Il signor Graham Coxon, oppresso dalla egotistica dittatura albarniana secondo la più classica delle dicotomie del rock (il front-man tiranno contro il chitarrista riservato ma genialoide), si smarca dai Blur ormai da ben due dischi (senza contare i tre dischi da solista usciti dal '98 al 2001 prima del divorzio ufficiale...), ultimo dei quali, appunto, "Happiness In Magazines".
Se due anni fa, in "The Kiss Of The Morning", più che comporre accordi suonava la sua musica preferita ottenendo britpop in salsa smaccatamente vintage, ecco che Coxon, tra i frutti della sua inarrestabile fertilità compositiva, ci fa intravedere qualche momento di vero talento.
Chiariamoci, si tratta sempre di britpop, e in tre o quattro (facciamo anche cinque, tra cui il singolo, "Freakin' Out") pezzi siamo ancora tutti lì a pensare che sia un outtake di "The Great Escape", ma un disco che esordisce con un pezzo glam come "Spectacular", merita un minimo di attenzione.
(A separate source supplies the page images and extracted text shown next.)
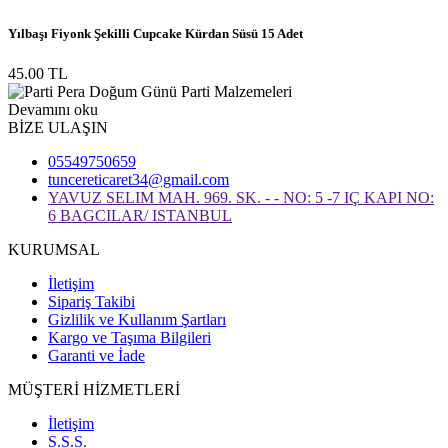
Yılbaşı Fiyonk Şekilli Cupcake Kürdan Süsü 15 Adet
45.00 TL
Devamını oku
BİZE ULAŞIN
05549750659
tuncereticaret34@gmail.com
YAVUZ SELIM MAH. 969. SK. - - NO: 5 -7 IÇ KAPI NO:
6 BAGCILAR/ ISTANBUL
KURUMSAL
İletişim
Sipariş Takibi
Gizlilik ve Kullanım Şartları
Kargo ve Taşıma Bilgileri
Garanti ve İade
MÜŞTERİ HİZMETLERİ
İletişim
S.S.S.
Magari a un primo ascolto non sembra, ma Graham Coxon, dietro i suoi occhiali alla Elvis Costello, è una rockstar estremamente convincente: provate voi a non saltellare sull'autoironico punk di "People Of The Earth", o a non farvi sedurre da un brano forse paragonabile ad "After Dark" di Tito & Tarantula, "Are You Ready". Sono proprio questi i momenti d'oro di questo album, quando Coxon riesce a uscire dai cliché post-Blur per queste schitarrate suadenti, o per una ballad elettrica dylanianiamente biascicata che si trasforma in un rock vecchia maniera con tanto di assolo ("Girl Done Gone").
A dir la verità, Coxon prova anche cimentarsi col pop puro da pianoforte ("Ribbons And Leaves"), ma purtroppo non ha né la personalità, né la fantasia di un Damon Albarn. "Bundle Of Misery" sembra quasi la b-side di "Coffee And TV", il che è un peccato perché le canzoni carine ci sono, ma il paragone coi Blur rovina sempre tutto. Sono carini anche i testi, ritmati, autoironici e tutto ("Saw y' on my computer/ Never seen no one cuter/ posin with a shooter/ You got me in a stupor"), ma... basta? Da un cantautore così felice come Coxon, verrebbe da aspettarsi qualcosa in più del solito clone britpop. Sarà forse meno eclettico, meno curioso di Albarn, ma da qui a suonare uguale a 10 anni fa, ce ne corre.
Il giudizio da dare a "Happiness In Magazine" finisce per dipendere da quale valore diamo a una "capacità distintiva" di cui si sente il bisogno per non cadere nei soliti paragoni, e da quale valore diamo a un album di pop-rock nel complesso piacevole e dignitoso. Dovendo sottrarre il secondo termine dal primo termine, se non rinunciamo a dare alla cosiddetta capacità distintiva" un valore superiore a zero, difficilmente "Happiness In Magazines" potrà essere un disco pienamente sufficiente. E infatti gli viene affibbiato un sei scarso.